The US has launched retaliatory air strikes against a pro-Iranian militia group in Iraq, after a rocket attack killed two of its soldiers.

The strikes targeted five weapons storage facilities across the country, the US defence department said.

Two Americans and a British soldier were killed in Wednesday’s rocket attack on the Camp Taji military base.

Earlier, a US commander said an Iranian-backed militia group was likely to have fired the rockets.

“The Iranian proxy group Kataib Hezbollah is the only group known to have previously conducted an indirect fire attack of this scale against US and coalition forces in Iraq,” Central Command chief Gen Kenneth McKenzie told a Senate committee.

The defence department confirmed a series of “defensive precision strikes” had been carried out by manned aircraft against Kataib Hezbollah facilities.
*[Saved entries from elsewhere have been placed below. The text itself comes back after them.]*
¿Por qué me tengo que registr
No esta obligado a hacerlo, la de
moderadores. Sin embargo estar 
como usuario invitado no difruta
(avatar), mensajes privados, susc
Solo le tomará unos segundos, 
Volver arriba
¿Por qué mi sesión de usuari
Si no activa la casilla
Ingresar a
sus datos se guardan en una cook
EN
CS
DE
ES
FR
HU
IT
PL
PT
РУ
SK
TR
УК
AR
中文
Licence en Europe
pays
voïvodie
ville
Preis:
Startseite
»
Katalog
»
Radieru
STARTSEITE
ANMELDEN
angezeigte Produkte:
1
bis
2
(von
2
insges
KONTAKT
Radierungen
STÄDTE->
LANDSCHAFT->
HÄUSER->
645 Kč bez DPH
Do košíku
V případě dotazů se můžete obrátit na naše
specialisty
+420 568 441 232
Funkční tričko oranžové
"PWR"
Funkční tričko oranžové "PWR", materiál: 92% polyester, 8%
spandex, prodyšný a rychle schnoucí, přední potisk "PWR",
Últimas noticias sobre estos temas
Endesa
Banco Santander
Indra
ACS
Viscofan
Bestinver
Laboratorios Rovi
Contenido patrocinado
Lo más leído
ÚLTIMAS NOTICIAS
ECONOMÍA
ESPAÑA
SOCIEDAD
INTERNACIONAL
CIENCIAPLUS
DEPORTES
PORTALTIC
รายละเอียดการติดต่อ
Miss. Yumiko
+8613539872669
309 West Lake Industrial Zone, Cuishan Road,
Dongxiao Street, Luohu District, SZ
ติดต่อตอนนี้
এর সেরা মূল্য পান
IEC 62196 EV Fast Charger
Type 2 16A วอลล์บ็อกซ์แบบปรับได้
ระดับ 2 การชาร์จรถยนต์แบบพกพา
“These include facilities that housed weapons used to target US and coalition troops,” it said. “[The strikes] were defensive, proportional, and in direct response to the threat posed by Iranian-backed Shia militia groups.”

“The United States will not tolerate attacks against our people, our interests, or our allies,” Defence Secretary Mark Esper added. “We will take any action necessary to protect our forces.”

The US has accused Iran-backed militias of 13 similar attacks on Iraqi bases hosting coalition forces in the past year.

The killing of an American civilian in one such incident in December triggered a round of violence which ultimately led Mr Trump to order the assassination of the top Iranian general Qasem Soleimani and Kataib Hezbollah commander Abu Mahdi al-Muhandis the following month.